Text block:
=====

February 18, 2022

The use of open-source software for data spaces

In the work of IDSA we made a major shift during the recent years towards Open Source Software. Co-creation was always one of the most important drivers.

Sebastian Steinbuss

But during this week I stumbled upon this [1] report on the state of open source in 2022. Well, this has definitely a broader perspective than the IDSA work, but it also underlines the discussion we had on the IDSA Winter Days and the presentation of Sebastian Opriel from sovity.

I can recommend the report and I have found some insights that I would like to share:

General context and scope of the report

The report represents the North American market, and a lot of feedback came from the tech sector. It includes a good mix with regard to company size and also feedbacks from different perspectives from developers to CTOs.

It does not surprise that in general companies tend to use open-source Technologies and that OSS is integrated into the whole technology stack. Of course, some key functionalities are based on open-source Software, e.g. programming languages and container technology.

The top concerns and top reasons to use open-source software

Let’s start with the concerns. A good one is a fact that under the top concerns is ‘I don’t have any reservations’. On the other side, a lack of internal skills and reservation towards licenses are important and relevant concerns. The missing real-time support is another major concern. From my perspective there is nothing listed, that cannot be solved.

When we look at the reasons to make companies use open-source Software, that was a slight surprise for me, and let me start with the positive surprise: It is the access to innovations and latest technologies. I really had to think about this, but obviously, OSS is an innovation driver in companies. If that’s the case, I am really glad that our members build OSS components that can bring Data Innovation directly into the companies. So, if you are looking for such innovations based on open source, you might want to investigate the IDSA ecosystem, you might like to visit the Eclipse Data Space Connector EDC or follow the IDSA OSS Graduation Scheme? But back to the study: cost reduction due to missing license cost is another major driver. This could be considered from another perspective, too. Not only in conjunction with the latest Log4J exploit, everyone discussed the fact that OSS contributors should be paid for their work. Finally, everything else on the list is about modernization, functional improvements, alternatives, and avoiding vendor lock-in.

If I look at the top concerns and top benefits from this report, I would say, there is still room for improvement in understanding OSS and supporting OSS, not only using things for free. This is at least partly reflected in the section on the sponsorship.

=====

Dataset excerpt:

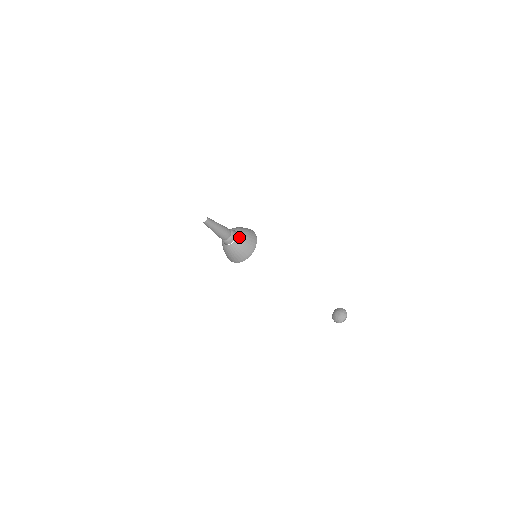
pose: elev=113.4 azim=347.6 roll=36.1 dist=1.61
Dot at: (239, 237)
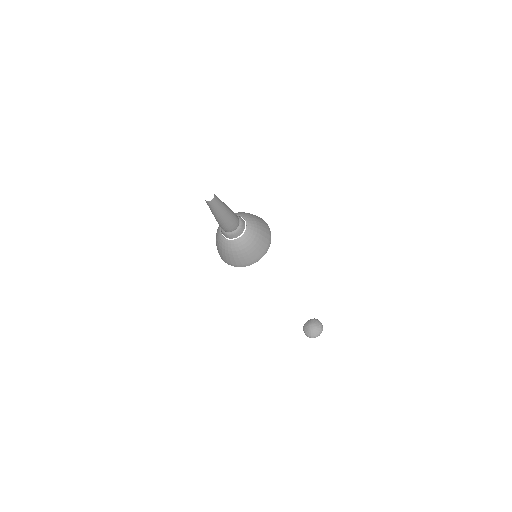
Dot at: (249, 232)
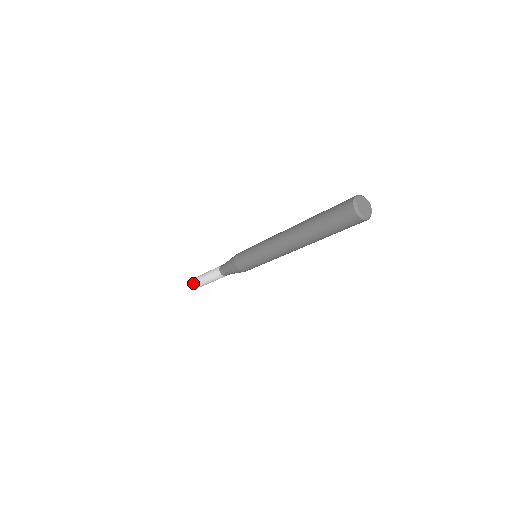
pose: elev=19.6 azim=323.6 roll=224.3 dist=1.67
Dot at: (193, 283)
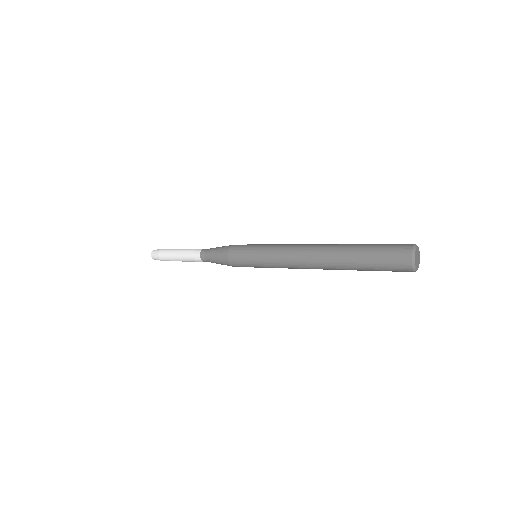
Dot at: (155, 253)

=====

Objectives:
(1) Answer these questions about the post on open-source software for data spaces:
(a) Which market does the report on the state of open source represent?
(b) At which event did the discussion mentioned in the post take place?
(c) Apart from a lack of internal skills and reservations about licenses, what other major concern does the post name?
(2) Can you turn the paragraph in the post on open-source software for data spaces that begins "When we look at the reasons" into a short bulleted list that keeps its main facts?

Exercise solutions:
(1)
(a) The North American market.
(b) The IDSA Winter Days.
(c) The missing real-time support.

(2)
- The top reason, and a positive surprise to the writer, is access to innovations and the latest technologies, which shows that OSS drives innovation in companies.
- IDSA members build OSS components that bring data innovation into companies. Readers can explore the IDSA ecosystem, the Eclipse Data Space Connector EDC or the IDSA OSS Graduation Scheme.
- Another major driver is lower costs, since there are no license fees. This ties into the debate, sharpened by the Log4J exploit, that OSS contributors should be paid.
- The remaining reasons are modernization, functional improvements, alternatives and avoiding vendor lock-in.